Recommendation for Codex's Ch281 — PNOR
0x70091CE9 at PC 0x00112C94:
- opcode 0x1C (MMI)
- funct 0x29 (MMI3 sub-group)
- sa 0x13 (PNOR within MMI3)
- rs=$zero, rt=$t1, rd=$v1
- →
pnor $v1, $0, $t1
Architectural: 128-bit rd = ~(rs | rt). For our 32-bit model:
$rd[31:0] = ~($rs[31:0] | $rt[31:0]) — bit-identical to the
existing standard NOR (SPECIAL funct 0x27). The only difference
between PNOR and NOR is the architectural width.

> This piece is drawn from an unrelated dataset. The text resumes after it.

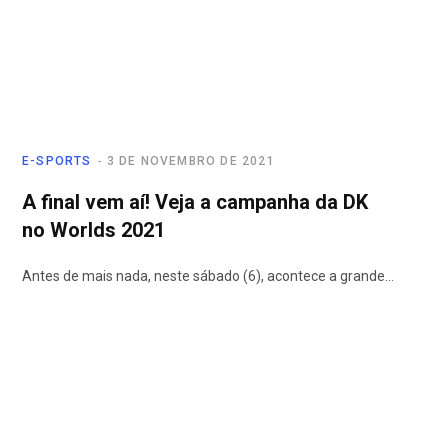
E-SPORTS
3 DE NOVEMBRO DE 2021
A final vem aí! Veja a campanha da DK
no Worlds 2021
Antes de mais nada, neste sábado (6), acontece a grande…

With rs = $zero, PNOR is the canonical MIPS "NOT" pseudo-instruction:
pnor $rd, $0, $rt ≡ not $rd, $rt.
Implementation outline (mirrors Ch278 PCPYLD + Ch280 PSUBB):
localparam FUNC_MMI3 = 6'h29.localparam MMI3_PNOR = 5'h13.is_pnor = is_mmi && (func == FUNC_MMI3) && (shamt == MMI3_PNOR).- Add to
is_rtype_alu. - Reuse the existing NOR writeback arm:
else if (is_nor || is_pnor) rtype_alu_wb = ~(rs_val | rt_val); - Add
!is_pnortois_nop_classallow-list.
~4 LOC.
Focused TB:
- Exact qbert encoding asserted ==
0x70091CE9. - NOT-of-zero:
pnor $rd, $0, $0→$rd = 0xFFFFFFFF. - NOT-of-pattern:
pnor $rd, $0, 0xAAAAAAAA→$rd = 0x55555555. - General NOR:
pnor $rd, 0xF0F0F0F0, 0x0F0F0F0F→$rd = 0.

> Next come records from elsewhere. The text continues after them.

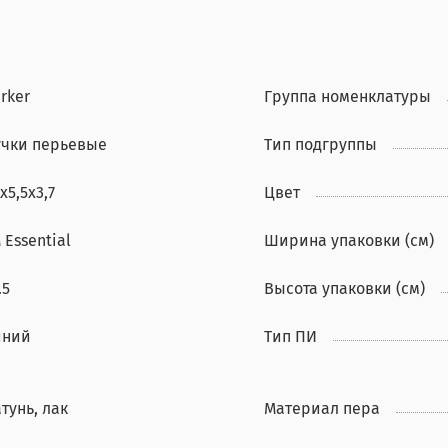
rker
Группа номенклатуры
учки перьевые
Тип подгруппы
х5,5х3,7
Цвет
 Essential
Ширина упаковки (см)
.5
Высота упаковки (см)
иний
Тип ПИ
тунь, лак
Материал пера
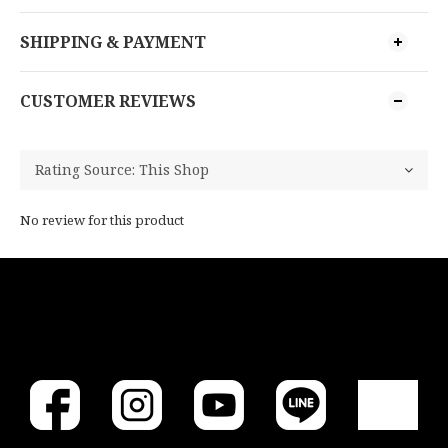
SHIPPING & PAYMENT
CUSTOMER REVIEWS
No review for this product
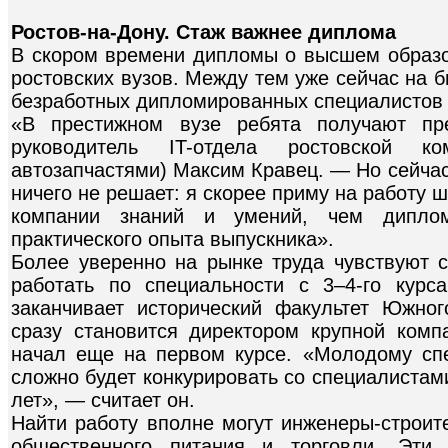
Ростов-на-Дону. Стаж важнее диплома
В скором времени дипломы о высшем образов
ростовских вузов. Между тем уже сейчас на 
безработных дипломированных специалистов 
«В престижном вузе ребята получают пр
руководитель IT-отдела ростовской к
автозапчастями) Максим Кравец. — Но сейча
ничего не решает: я скорее приму на работу
компании знаний и умений, чем дипло
практического опыта выпускника».
Более уверенно на рынке труда чувствуют с
работать по специальности с 3–4-го курс
заканчивает историчес­кий факультет Южно
сразу становится директором крупной комп
начал еще на первом курсе. «Молодому спец
сложно будет конкурировать со специалистам
лет», — считает он.
Найти работу вполне могут инженеры-строит
общественного питания и торговли. Эти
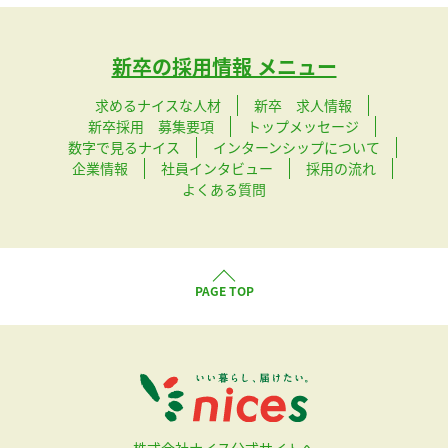
新卒の採用情報 メニュー
求めるナイスな人材
新卒 求人情報
新卒採用 募集要項
トップメッセージ
数字で見るナイス
インターンシップについて
企業情報
社員インタビュー
採用の流れ
よくある質問
PAGE TOP
株式会社ナイス公式サイトへ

Likely follow-ons after PNOR: byte-walker reductions like PMFHL (move from HI/LO), or another mask op like PAND (MMI2 sa=0x12) / POR (MMI3 sa=0x12). Codex may want to consider folding the bitwise MMI family (PAND/POR/PXOR/PNOR) into one chapter since they're all reuses of existing ALU arms.
Files changed
rtl/ee/ee_core_stub.sv— 5 surgical edits.sim/tb/integration/tb_ee_core_psubb.sv— new focused TB.sim/Makefile— target + both regression lists.
Regression
In flight; expected 168/168.
Pattern review (10 qbert chapters)
| Ch | Blocker | Edits | Pattern |
|---|---|---|---|
| 271 SQ | first | 5 | NEW 4-beat write |
| 272 DADDU | 4 | NEW ALU-low-32 | |
| 273 SYSCALL HLE | 2 | NEW gated dispatcher | |
| 274 BEQL | 6 | NEW branch+squash | |
| 275 SD | 7 | REUSE SQ counter | |
| 276 DSLL | 4 | REUSE DADDU | |
| 277 BNEL | 6 | REUSE BEQL squash | |
| 278 PCPYLD | 4 | NEW MMI narrow-decode | |
| 279 LQ | 5 | REUSE LW path | |
| 280 PSUBB | 5 | REUSE MMI narrow (byte-SIMD) |
10 chapters in, qbert at 27,021 retires, regression at 168. SIMD byte-walker pattern is locking in: LQ → PSUBB → PNOR (likely → PMFHL → branch). Each chapter is now ~4-5 LOC + a TB; cadence holds at sub-half-day per chapter.